The paper is structured well and the experiments are executed completely. I found it easy to follow the proposed idea.

缺点

  • The proposed method is conceptually simple. The method depends a lot on paired dense egocentric/exocentric videos for the pre-training, which in my opionion is one major drawback of the proposed method. As it is expensive to collect the synchronized videos, so the scalability of proposed method is questionable.
  • It is not clearly to me what is the intuition behind contrastively aligning two group of synchronized videos from different view points has benefits over aligning paired video instances from two views.
  • In general, the performance difference in main results and in ablation studies are marginal - the difference is less than 2 percent. sometimes comparison between two methods show less than 1 percent difference. For instance in Table 1, the difference on the averaged metric in (c) and (d) are pretty marginal, which does not quite indicate the effectiveness of two stage training design in my view. Considering other factors in the experiments, e.g. having extra layers in proposed model, domain gap in the baseline methods, etc. more significant results are needed to justify the effectiveness of proposed method and designs.
  • Some related works [1][2][3][4] that could leverage ego-exo videos for pre-training under the setup of this manuscript, though discussed in the introduction and related work section, are not included in the baseline results. Would those baselines perform better/worse/equally well on the benchmarks this manuscript studied?
  • Overall I think this work is not well-motivated, the proposed method has major limitations and the conducted experiments do not show significant improvements on downstream tasks.

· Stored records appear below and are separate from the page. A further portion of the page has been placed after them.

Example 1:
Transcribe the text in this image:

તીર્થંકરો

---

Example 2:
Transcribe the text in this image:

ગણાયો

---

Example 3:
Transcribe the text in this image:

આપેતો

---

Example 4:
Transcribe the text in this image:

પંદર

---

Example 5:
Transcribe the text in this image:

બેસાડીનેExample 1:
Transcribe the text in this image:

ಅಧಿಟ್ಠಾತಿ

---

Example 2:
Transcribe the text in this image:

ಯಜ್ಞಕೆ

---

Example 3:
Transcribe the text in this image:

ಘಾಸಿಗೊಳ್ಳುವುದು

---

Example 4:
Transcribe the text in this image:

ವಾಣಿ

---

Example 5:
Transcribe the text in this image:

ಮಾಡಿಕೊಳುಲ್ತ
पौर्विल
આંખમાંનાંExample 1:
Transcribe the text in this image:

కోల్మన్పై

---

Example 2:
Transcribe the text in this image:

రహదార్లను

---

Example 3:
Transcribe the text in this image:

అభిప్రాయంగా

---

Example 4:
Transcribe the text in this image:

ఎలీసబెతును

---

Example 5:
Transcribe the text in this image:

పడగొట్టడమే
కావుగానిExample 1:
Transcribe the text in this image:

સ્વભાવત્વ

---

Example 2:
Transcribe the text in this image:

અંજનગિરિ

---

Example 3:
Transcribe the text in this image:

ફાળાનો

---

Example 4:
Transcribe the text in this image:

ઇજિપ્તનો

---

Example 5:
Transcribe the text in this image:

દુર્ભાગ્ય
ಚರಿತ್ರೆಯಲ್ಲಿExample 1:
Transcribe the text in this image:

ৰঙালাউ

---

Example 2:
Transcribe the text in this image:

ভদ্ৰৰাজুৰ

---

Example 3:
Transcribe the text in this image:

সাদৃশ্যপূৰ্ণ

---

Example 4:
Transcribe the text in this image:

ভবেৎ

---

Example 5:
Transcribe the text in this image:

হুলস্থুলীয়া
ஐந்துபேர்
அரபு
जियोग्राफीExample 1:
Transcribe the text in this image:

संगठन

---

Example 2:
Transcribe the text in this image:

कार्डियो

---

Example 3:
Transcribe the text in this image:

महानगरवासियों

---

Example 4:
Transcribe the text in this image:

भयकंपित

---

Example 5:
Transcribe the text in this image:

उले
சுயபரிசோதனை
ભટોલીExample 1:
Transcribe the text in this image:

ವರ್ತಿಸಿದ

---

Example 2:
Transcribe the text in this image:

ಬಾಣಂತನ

[1] Wang, Q., Zhao, L., Yuan, L., Liu, T. and Peng, X., 2023. Learning from semantic alignment between unpaired multiviews for egocentric video recognition. In Proceedings of the IEEE/CVF International Conference on Computer Vision (pp. 3307-3317).

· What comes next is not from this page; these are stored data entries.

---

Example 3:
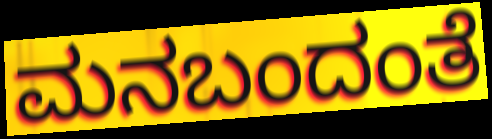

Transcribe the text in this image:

ಮನಬಂದಂತೆ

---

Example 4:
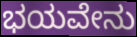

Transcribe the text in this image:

ಭಯವೇನು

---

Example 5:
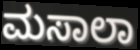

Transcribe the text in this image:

ಮಸಾಲಾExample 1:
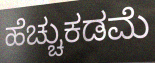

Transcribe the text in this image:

ಹೆಚ್ಚುಕಡಮೆ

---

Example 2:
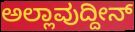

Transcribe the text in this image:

ಅಲ್ಲಾವುದ್ದೀನ್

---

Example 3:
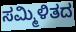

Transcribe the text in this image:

ಸಮ್ಮಿಳಿತದ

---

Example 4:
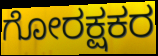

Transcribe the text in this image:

ಗೋರಕ್ಷಕರ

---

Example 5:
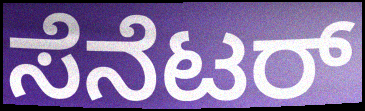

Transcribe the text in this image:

ಸೆನೆಟರ್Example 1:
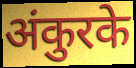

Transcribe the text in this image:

अंकुरके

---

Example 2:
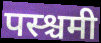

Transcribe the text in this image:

पस्श्चमी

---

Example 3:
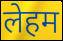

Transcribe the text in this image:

लेहम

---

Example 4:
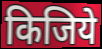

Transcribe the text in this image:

किजिये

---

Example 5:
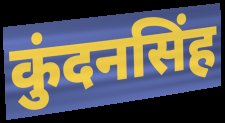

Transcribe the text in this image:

कुंदनसिंह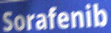
Sorafenib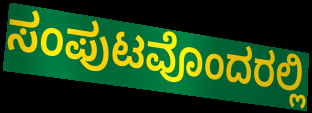
ಸಂಪುಟವೊಂದರಲ್ಲಿ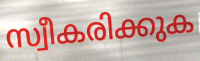
സ്വീകരിക്കുകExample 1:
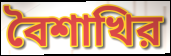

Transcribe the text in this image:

বৈশাখির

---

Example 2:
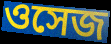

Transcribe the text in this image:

ওসেজ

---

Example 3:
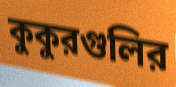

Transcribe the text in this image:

কুকুরগুলির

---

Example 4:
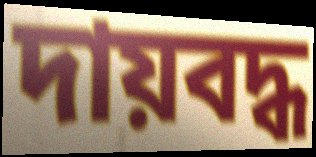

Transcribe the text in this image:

দায়বদ্ধ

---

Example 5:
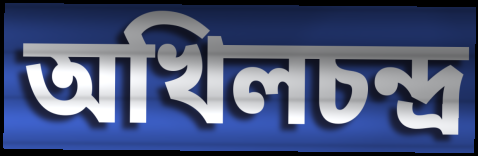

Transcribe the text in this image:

অখিলচন্দ্র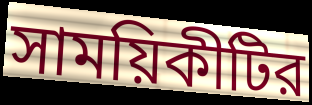
সাময়িকীটির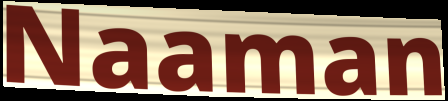
Naaman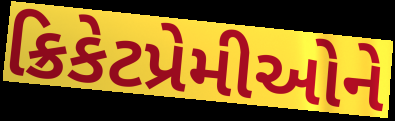
ક્રિકેટપ્રેમીઓને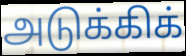
அடுக்கிக்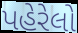
પહેરેલો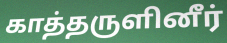
காத்தருளினீர்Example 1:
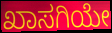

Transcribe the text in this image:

ಖಾಸಗಿಯೇ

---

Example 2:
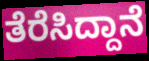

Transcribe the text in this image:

ತೆರೆಸಿದ್ದಾನೆ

[2] Xue, Z.S. and Grauman, K., 2023. Learning fine-grained view-invariant representations from unpaired ego-exo videos via temporal alignment. Advances in Neural Information Processing Systems, 36, pp.53688-53710.

[3] Sigurdsson, G.A., Gupta, A., Schmid, C., Farhadi, A. and Alahari, K., 2018. Actor and observer: Joint modeling of first and third-person videos. In proceedings of the IEEE conference on computer vision and pattern recognition (pp. 7396-7404).

[4] Ardeshir, S. and Borji, A., 2018. An exocentric look at egocentric actions and vice versa. Computer Vision and Image Understanding, 171, pp.61-68.

问题

  • Does the number of videos (N) in one group matter for the performance of the proposed method? When N = 1, the proposed method degrades to constrastively train with paired ego-/exo-videos. This seems to be one important baseline to compare against and it is missing from the paper.
  • Would un-synchronized video groups work in the proposed framework?
撤稿通知

I have read and agree with the venue's withdrawal policy on behalf of myself and my co-authors.